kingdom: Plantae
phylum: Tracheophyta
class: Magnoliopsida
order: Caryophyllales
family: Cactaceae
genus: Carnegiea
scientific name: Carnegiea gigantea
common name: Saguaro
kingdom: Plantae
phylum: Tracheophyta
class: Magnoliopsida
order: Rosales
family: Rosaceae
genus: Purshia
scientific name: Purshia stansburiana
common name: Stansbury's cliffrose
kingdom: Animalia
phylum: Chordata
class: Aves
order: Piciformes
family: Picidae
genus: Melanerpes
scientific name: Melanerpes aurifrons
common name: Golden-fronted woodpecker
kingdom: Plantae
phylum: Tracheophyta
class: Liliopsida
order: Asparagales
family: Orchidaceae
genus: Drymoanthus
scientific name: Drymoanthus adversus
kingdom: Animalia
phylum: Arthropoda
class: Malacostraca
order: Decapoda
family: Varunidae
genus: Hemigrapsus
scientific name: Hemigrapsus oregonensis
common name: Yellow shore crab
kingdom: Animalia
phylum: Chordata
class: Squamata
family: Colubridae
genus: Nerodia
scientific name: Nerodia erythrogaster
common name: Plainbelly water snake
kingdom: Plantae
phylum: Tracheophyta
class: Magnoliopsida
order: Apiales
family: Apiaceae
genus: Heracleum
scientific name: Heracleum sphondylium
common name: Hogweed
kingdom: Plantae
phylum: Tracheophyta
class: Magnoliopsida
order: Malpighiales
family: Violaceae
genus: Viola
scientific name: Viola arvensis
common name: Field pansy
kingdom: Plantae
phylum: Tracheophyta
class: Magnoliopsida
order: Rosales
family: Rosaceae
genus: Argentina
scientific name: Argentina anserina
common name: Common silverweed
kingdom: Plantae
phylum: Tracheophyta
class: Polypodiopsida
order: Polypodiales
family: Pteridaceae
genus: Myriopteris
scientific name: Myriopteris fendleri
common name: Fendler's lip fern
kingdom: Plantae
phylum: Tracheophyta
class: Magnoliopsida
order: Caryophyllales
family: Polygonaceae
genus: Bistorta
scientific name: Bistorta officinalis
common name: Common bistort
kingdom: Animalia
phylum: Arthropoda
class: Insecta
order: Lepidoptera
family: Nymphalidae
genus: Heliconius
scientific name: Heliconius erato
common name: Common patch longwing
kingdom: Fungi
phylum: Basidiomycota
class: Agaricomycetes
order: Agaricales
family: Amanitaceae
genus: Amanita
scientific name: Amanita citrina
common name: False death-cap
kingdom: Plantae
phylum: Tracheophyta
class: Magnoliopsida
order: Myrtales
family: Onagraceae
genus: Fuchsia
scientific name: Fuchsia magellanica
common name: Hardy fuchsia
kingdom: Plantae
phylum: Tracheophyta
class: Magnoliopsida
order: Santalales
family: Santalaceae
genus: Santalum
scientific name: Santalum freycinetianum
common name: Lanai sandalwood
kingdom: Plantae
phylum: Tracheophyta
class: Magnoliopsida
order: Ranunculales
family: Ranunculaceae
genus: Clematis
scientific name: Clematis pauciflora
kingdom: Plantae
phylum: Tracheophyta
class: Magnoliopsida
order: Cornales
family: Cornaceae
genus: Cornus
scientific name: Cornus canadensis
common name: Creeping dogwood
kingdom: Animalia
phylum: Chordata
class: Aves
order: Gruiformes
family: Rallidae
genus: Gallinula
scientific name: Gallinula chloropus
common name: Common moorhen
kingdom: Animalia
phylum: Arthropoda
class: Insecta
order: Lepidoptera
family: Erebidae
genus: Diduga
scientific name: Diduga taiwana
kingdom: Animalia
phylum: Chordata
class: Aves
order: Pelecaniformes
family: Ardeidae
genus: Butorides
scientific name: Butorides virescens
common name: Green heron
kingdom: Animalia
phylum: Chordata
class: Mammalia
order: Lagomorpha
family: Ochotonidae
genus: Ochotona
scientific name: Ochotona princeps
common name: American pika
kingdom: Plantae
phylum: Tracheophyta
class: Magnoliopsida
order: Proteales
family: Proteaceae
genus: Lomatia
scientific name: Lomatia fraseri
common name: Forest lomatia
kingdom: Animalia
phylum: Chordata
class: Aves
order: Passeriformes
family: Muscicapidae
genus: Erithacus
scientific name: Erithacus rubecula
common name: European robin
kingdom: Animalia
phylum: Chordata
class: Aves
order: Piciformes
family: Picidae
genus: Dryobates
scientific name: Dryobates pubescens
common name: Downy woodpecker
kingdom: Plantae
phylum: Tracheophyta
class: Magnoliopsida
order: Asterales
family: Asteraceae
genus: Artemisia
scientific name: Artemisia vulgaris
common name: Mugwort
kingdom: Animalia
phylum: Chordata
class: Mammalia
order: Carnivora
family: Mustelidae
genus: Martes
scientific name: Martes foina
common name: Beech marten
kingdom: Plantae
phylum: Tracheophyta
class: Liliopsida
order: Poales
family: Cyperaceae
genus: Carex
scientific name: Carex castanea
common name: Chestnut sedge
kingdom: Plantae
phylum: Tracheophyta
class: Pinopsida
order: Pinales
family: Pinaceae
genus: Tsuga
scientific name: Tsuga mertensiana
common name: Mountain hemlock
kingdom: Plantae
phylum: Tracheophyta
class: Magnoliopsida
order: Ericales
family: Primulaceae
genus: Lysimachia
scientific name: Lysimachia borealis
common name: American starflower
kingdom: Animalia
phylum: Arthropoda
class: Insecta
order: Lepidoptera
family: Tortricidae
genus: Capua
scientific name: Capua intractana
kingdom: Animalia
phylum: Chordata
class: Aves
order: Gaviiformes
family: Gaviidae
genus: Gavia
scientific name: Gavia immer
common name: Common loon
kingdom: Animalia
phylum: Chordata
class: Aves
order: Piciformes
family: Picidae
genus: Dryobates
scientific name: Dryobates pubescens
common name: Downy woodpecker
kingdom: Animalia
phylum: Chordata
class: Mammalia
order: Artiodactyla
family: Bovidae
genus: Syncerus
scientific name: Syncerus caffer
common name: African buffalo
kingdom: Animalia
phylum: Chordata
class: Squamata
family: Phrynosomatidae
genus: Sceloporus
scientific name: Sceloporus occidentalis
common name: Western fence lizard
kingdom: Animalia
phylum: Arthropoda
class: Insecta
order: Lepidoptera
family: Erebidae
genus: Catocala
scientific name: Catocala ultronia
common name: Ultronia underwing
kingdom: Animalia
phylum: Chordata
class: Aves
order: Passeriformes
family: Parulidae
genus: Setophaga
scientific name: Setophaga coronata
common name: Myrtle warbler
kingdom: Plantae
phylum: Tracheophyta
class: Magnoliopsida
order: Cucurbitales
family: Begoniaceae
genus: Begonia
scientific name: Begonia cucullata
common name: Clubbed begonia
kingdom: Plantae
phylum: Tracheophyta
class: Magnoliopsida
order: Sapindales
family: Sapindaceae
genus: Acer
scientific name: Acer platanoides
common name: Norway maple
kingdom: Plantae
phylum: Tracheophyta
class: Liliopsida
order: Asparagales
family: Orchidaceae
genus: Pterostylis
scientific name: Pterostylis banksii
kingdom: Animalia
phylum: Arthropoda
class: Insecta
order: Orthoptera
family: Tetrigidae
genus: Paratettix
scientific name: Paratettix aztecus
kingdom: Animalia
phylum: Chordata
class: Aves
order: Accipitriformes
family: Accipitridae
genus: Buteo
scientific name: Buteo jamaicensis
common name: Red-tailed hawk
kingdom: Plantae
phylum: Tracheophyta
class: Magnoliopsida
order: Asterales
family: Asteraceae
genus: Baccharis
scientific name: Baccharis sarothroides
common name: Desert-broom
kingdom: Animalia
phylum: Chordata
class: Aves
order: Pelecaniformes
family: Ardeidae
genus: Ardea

= = = =

### TASK INSTRUCTIONS
Reproduce every line of the records above word for word, from the first line through the last.

### EXERCISE SOLUTION
kingdom: Plantae
phylum: Tracheophyta
class: Magnoliopsida
order: Caryophyllales
family: Cactaceae
genus: Carnegiea
scientific name: Carnegiea gigantea
common name: Saguaro
kingdom: Plantae
phylum: Tracheophyta
class: Magnoliopsida
order: Rosales
family: Rosaceae
genus: Purshia
scientific name: Purshia stansburiana
common name: Stansbury's cliffrose
kingdom: Animalia
phylum: Chordata
class: Aves
order: Piciformes
family: Picidae
genus: Melanerpes
scientific name: Melanerpes aurifrons
common name: Golden-fronted woodpecker
kingdom: Plantae
phylum: Tracheophyta
class: Liliopsida
order: Asparagales
family: Orchidaceae
genus: Drymoanthus
scientific name: Drymoanthus adversus
kingdom: Animalia
phylum: Arthropoda
class: Malacostraca
order: Decapoda
family: Varunidae
genus: Hemigrapsus
scientific name: Hemigrapsus oregonensis
common name: Yellow shore crab
kingdom: Animalia
phylum: Chordata
class: Squamata
family: Colubridae
genus: Nerodia
scientific name: Nerodia erythrogaster
common name: Plainbelly water snake
kingdom: Plantae
phylum: Tracheophyta
class: Magnoliopsida
order: Apiales
family: Apiaceae
genus: Heracleum
scientific name: Heracleum sphondylium
common name: Hogweed
kingdom: Plantae
phylum: Tracheophyta
class: Magnoliopsida
order: Malpighiales
family: Violaceae
genus: Viola
scientific name: Viola arvensis
common name: Field pansy
kingdom: Plantae
phylum: Tracheophyta
class: Magnoliopsida
order: Rosales
family: Rosaceae
genus: Argentina
scientific name: Argentina anserina
common name: Common silverweed
kingdom: Plantae
phylum: Tracheophyta
class: Polypodiopsida
order: Polypodiales
family: Pteridaceae
genus: Myriopteris
scientific name: Myriopteris fendleri
common name: Fendler's lip fern
kingdom: Plantae
phylum: Tracheophyta
class: Magnoliopsida
order: Caryophyllales
family: Polygonaceae
genus: Bistorta
scientific name: Bistorta officinalis
common name: Common bistort
kingdom: Animalia
phylum: Arthropoda
class: Insecta
order: Lepidoptera
family: Nymphalidae
genus: Heliconius
scientific name: Heliconius erato
common name: Common patch longwing
kingdom: Fungi
phylum: Basidiomycota
class: Agaricomycetes
order: Agaricales
family: Amanitaceae
genus: Amanita
scientific name: Amanita citrina
common name: False death-cap
kingdom: Plantae
phylum: Tracheophyta
class: Magnoliopsida
order: Myrtales
family: Onagraceae
genus: Fuchsia
scientific name: Fuchsia magellanica
common name: Hardy fuchsia
kingdom: Plantae
phylum: Tracheophyta
class: Magnoliopsida
order: Santalales
family: Santalaceae
genus: Santalum
scientific name: Santalum freycinetianum
common name: Lanai sandalwood
kingdom: Plantae
phylum: Tracheophyta
class: Magnoliopsida
order: Ranunculales
family: Ranunculaceae
genus: Clematis
scientific name: Clematis pauciflora
kingdom: Plantae
phylum: Tracheophyta
class: Magnoliopsida
order: Cornales
family: Cornaceae
genus: Cornus
scientific name: Cornus canadensis
common name: Creeping dogwood
kingdom: Animalia
phylum: Chordata
class: Aves
order: Gruiformes
family: Rallidae
genus: Gallinula
scientific name: Gallinula chloropus
common name: Common moorhen
kingdom: Animalia
phylum: Arthropoda
class: Insecta
order: Lepidoptera
family: Erebidae
genus: Diduga
scientific name: Diduga taiwana
kingdom: Animalia
phylum: Chordata
class: Aves
order: Pelecaniformes
family: Ardeidae
genus: Butorides
scientific name: Butorides virescens
common name: Green heron
kingdom: Animalia
phylum: Chordata
class: Mammalia
order: Lagomorpha
family: Ochotonidae
genus: Ochotona
scientific name: Ochotona princeps
common name: American pika
kingdom: Plantae
phylum: Tracheophyta
class: Magnoliopsida
order: Proteales
family: Proteaceae
genus: Lomatia
scientific name: Lomatia fraseri
common name: Forest lomatia
kingdom: Animalia
phylum: Chordata
class: Aves
order: Passeriformes
family: Muscicapidae
genus: Erithacus
scientific name: Erithacus rubecula
common name: European robin
kingdom: Animalia
phylum: Chordata
class: Aves
order: Piciformes
family: Picidae
genus: Dryobates
scientific name: Dryobates pubescens
common name: Downy woodpecker
kingdom: Plantae
phylum: Tracheophyta
class: Magnoliopsida
order: Asterales
family: Asteraceae
genus: Artemisia
scientific name: Artemisia vulgaris
common name: Mugwort
kingdom: Animalia
phylum: Chordata
class: Mammalia
order: Carnivora
family: Mustelidae
genus: Martes
scientific name: Martes foina
common name: Beech marten
kingdom: Plantae
phylum: Tracheophyta
class: Liliopsida
order: Poales
family: Cyperaceae
genus: Carex
scientific name: Carex castanea
common name: Chestnut sedge
kingdom: Plantae
phylum: Tracheophyta
class: Pinopsida
order: Pinales
family: Pinaceae
genus: Tsuga
scientific name: Tsuga mertensiana
common name: Mountain hemlock
kingdom: Plantae
phylum: Tracheophyta
class: Magnoliopsida
order: Ericales
family: Primulaceae
genus: Lysimachia
scientific name: Lysimachia borealis
common name: American starflower
kingdom: Animalia
phylum: Arthropoda
class: Insecta
order: Lepidoptera
family: Tortricidae
genus: Capua
scientific name: Capua intractana
kingdom: Animalia
phylum: Chordata
class: Aves
order: Gaviiformes
family: Gaviidae
genus: Gavia
scientific name: Gavia immer
common name: Common loon
kingdom: Animalia
phylum: Chordata
class: Aves
order: Piciformes
family: Picidae
genus: Dryobates
scientific name: Dryobates pubescens
common name: Downy woodpecker
kingdom: Animalia
phylum: Chordata
class: Mammalia
order: Artiodactyla
family: Bovidae
genus: Syncerus
scientific name: Syncerus caffer
common name: African buffalo
kingdom: Animalia
phylum: Chordata
class: Squamata
family: Phrynosomatidae
genus: Sceloporus
scientific name: Sceloporus occidentalis
common name: Western fence lizard
kingdom: Animalia
phylum: Arthropoda
class: Insecta
order: Lepidoptera
family: Erebidae
genus: Catocala
scientific name: Catocala ultronia
common name: Ultronia underwing
kingdom: Animalia
phylum: Chordata
class: Aves
order: Passeriformes
family: Parulidae
genus: Setophaga
scientific name: Setophaga coronata
common name: Myrtle warbler
kingdom: Plantae
phylum: Tracheophyta
class: Magnoliopsida
order: Cucurbitales
family: Begoniaceae
genus: Begonia
scientific name: Begonia cucullata
common name: Clubbed begonia
kingdom: Plantae
phylum: Tracheophyta
class: Magnoliopsida
order: Sapindales
family: Sapindaceae
genus: Acer
scientific name: Acer platanoides
common name: Norway maple
kingdom: Plantae
phylum: Tracheophyta
class: Liliopsida
order: Asparagales
family: Orchidaceae
genus: Pterostylis
scientific name: Pterostylis banksii
kingdom: Animalia
phylum: Arthropoda
class: Insecta
order: Orthoptera
family: Tetrigidae
genus: Paratettix
scientific name: Paratettix aztecus
kingdom: Animalia
phylum: Chordata
class: Aves
order: Accipitriformes
family: Accipitridae
genus: Buteo
scientific name: Buteo jamaicensis
common name: Red-tailed hawk
kingdom: Plantae
phylum: Tracheophyta
class: Magnoliopsida
order: Asterales
family: Asteraceae
genus: Baccharis
scientific name: Baccharis sarothroides
common name: Desert-broom
kingdom: Animalia
phylum: Chordata
class: Aves
order: Pelecaniformes
family: Ardeidae
genus: Ardea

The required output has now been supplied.